Passage given:
^^^^

A Prelude to Offshore LNG Production

Over 448 meters long, the Shell Prelude FLNG (Floating Liquefied Natural Gas Facility) is the largest floating vessel in the world. Built as a joint venture with Japan’s INPEX Corporation, the Korea Gas Corporation, and the Overseas Private Investment Corporation, the Shell-operated Prelude will produce about 3.6 million tons of LNG per year.

The Prelude's 268,000-ton hull launched in December 2013 and continued through fitout and the installation of the liquefaction plant. Fully built, the Prelude will weigh over 600,000 tons, more than five times the weight of the largest aircraft carrier. Technip Samsung built the hull in the Geoje shipyard in South Korea, with construction starting in October 2012. The completed vessel will cost $12.6 billion when complete, and it will go online in 2017.   

Designed to withstand Category 5 cyclones, the Prelude system will produce 110,000 BOE (Barrels oil equivalents) every day from gas produced in the Prelude and Concerto gas fields 200 kilometers off the coast of Australia. With a planned life of 25 years, the floating LNG facility eliminates long undersea pipelines to carry the well gas to a land-based LNG operation. The Prelude will offload LNG directly to LNG tankers to supply the hungry gas appetites of Japan, Korea, and other Asian countries.

^^^^

Material:
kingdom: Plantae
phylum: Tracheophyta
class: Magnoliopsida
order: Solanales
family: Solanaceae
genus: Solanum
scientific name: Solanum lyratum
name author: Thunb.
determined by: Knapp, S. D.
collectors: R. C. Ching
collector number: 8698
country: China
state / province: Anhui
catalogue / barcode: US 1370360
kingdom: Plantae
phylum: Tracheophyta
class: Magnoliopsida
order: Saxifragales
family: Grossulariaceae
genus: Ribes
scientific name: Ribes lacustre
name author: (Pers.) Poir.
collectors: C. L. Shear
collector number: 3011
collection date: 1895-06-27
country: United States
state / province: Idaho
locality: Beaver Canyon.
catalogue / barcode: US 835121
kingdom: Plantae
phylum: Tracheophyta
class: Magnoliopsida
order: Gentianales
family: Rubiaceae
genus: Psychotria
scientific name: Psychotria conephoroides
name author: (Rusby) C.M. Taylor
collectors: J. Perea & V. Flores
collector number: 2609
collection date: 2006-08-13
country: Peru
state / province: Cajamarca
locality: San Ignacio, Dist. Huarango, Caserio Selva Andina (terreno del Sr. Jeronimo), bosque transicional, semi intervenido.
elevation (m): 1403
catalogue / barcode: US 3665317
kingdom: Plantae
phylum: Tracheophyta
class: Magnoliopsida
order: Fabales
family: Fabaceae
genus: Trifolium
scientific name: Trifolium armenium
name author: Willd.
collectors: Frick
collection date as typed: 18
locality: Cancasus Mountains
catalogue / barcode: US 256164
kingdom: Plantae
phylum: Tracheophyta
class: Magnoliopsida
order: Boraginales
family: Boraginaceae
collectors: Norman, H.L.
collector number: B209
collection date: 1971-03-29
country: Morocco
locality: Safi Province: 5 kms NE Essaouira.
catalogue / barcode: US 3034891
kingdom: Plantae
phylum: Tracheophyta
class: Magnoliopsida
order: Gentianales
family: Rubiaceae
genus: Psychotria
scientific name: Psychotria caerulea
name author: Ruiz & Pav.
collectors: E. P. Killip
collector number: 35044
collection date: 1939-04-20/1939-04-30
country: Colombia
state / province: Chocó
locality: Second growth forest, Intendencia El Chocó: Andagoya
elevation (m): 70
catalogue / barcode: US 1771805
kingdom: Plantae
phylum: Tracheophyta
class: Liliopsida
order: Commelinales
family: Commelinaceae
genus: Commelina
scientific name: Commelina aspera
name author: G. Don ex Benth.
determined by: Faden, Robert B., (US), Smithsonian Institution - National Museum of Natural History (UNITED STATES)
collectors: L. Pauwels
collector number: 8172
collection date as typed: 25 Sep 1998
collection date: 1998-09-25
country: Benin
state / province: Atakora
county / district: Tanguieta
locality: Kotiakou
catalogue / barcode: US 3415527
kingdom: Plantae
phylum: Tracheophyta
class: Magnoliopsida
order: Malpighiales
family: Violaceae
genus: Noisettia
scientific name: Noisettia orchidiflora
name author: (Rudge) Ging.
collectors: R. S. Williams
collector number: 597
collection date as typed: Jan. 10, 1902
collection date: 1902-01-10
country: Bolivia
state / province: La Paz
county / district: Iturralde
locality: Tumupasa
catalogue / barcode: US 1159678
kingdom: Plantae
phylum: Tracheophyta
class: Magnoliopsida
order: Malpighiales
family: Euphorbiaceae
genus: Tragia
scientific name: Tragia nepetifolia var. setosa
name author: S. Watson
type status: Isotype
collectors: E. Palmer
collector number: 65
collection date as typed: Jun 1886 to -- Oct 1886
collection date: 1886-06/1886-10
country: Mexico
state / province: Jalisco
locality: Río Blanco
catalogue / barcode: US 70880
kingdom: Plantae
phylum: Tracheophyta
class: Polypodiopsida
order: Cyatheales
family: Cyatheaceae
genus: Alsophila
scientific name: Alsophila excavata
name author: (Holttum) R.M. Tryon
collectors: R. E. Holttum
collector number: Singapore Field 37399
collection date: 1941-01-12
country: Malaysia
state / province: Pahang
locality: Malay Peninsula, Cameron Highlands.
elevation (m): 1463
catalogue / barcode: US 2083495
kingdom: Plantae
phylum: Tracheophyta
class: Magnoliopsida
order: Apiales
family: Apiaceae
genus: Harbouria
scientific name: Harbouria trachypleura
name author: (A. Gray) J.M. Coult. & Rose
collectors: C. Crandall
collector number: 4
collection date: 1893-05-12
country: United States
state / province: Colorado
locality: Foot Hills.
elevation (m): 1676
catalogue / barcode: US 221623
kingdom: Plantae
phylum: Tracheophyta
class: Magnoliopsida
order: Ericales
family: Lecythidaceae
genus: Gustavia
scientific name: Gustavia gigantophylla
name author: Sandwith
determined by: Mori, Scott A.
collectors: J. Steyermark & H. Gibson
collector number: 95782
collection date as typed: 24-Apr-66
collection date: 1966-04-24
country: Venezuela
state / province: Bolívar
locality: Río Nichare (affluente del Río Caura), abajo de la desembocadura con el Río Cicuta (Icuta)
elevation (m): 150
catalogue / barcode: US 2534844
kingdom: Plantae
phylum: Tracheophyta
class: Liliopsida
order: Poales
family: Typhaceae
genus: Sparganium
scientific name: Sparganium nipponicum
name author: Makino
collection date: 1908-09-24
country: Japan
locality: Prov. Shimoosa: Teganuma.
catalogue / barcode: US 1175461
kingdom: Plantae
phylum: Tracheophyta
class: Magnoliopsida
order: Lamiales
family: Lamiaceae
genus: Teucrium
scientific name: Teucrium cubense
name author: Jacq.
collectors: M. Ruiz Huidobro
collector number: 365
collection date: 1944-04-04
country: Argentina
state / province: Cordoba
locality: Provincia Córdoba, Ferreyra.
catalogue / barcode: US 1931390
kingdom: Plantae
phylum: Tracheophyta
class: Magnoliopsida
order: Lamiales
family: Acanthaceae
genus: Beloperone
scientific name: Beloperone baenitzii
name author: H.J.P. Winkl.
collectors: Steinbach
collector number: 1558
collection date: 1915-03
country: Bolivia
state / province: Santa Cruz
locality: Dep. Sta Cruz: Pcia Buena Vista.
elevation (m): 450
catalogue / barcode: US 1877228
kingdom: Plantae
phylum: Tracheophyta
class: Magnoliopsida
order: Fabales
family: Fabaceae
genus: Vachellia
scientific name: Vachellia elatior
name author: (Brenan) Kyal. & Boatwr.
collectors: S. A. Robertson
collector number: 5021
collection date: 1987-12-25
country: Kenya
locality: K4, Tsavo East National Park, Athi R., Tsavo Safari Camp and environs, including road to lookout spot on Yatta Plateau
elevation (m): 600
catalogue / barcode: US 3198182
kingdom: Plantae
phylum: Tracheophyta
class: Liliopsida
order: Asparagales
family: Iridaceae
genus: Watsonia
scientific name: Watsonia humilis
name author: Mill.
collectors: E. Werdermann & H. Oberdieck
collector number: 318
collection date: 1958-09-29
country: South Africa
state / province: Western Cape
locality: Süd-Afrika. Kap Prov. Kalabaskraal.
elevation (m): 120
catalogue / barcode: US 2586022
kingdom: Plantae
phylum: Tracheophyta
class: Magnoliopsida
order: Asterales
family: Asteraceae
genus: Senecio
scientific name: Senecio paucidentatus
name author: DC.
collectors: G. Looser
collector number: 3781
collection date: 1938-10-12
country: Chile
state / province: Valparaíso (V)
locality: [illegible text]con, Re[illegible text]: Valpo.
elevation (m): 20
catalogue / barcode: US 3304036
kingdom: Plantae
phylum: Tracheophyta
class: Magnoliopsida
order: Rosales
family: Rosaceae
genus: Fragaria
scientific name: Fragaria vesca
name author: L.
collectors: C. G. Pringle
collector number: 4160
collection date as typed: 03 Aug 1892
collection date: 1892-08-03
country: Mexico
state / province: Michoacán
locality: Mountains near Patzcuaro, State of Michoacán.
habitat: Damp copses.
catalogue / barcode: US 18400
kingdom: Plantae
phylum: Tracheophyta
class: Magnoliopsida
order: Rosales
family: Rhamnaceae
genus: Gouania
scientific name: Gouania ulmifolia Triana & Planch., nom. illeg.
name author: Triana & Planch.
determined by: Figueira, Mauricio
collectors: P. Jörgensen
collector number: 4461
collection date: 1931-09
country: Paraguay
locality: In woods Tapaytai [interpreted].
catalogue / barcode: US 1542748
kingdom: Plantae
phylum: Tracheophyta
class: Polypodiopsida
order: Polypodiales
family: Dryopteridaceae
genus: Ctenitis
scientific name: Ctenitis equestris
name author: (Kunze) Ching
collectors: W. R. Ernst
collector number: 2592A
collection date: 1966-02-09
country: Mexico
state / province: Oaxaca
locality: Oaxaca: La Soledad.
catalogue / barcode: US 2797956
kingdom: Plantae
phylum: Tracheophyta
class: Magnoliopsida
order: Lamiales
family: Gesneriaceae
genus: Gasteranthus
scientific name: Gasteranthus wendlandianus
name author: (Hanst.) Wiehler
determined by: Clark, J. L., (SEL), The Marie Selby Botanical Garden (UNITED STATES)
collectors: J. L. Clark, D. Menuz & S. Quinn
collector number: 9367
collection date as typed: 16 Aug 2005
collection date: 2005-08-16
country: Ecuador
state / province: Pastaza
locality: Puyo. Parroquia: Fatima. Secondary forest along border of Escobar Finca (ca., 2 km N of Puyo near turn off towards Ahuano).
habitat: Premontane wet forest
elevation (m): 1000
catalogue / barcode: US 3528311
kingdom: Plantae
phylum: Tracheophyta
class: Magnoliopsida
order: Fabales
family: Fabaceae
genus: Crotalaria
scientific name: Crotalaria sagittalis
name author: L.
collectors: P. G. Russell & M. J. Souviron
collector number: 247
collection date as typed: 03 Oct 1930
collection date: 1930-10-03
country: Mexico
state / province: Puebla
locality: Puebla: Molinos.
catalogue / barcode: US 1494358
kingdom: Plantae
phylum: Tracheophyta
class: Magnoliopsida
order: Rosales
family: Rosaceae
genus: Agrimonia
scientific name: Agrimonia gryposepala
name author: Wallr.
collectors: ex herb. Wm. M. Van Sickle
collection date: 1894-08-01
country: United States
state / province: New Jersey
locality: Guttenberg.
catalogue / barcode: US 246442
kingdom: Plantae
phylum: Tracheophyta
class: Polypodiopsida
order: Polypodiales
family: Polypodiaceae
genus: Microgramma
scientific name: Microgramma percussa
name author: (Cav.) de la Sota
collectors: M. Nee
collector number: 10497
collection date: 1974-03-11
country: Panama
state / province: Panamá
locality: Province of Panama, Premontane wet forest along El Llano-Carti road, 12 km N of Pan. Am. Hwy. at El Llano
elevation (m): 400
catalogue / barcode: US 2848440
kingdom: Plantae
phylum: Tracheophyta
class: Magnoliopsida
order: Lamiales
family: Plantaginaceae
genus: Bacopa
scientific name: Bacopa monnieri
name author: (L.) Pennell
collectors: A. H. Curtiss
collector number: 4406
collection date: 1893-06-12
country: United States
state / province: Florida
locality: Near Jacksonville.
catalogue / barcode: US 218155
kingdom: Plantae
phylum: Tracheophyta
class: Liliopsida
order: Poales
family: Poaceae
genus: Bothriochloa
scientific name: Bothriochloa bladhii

^^^^

What you should do:
In the passage on the Prelude floating LNG facility, where was the vessel's hull built?

Result:
In the Geoje shipyard in South Korea.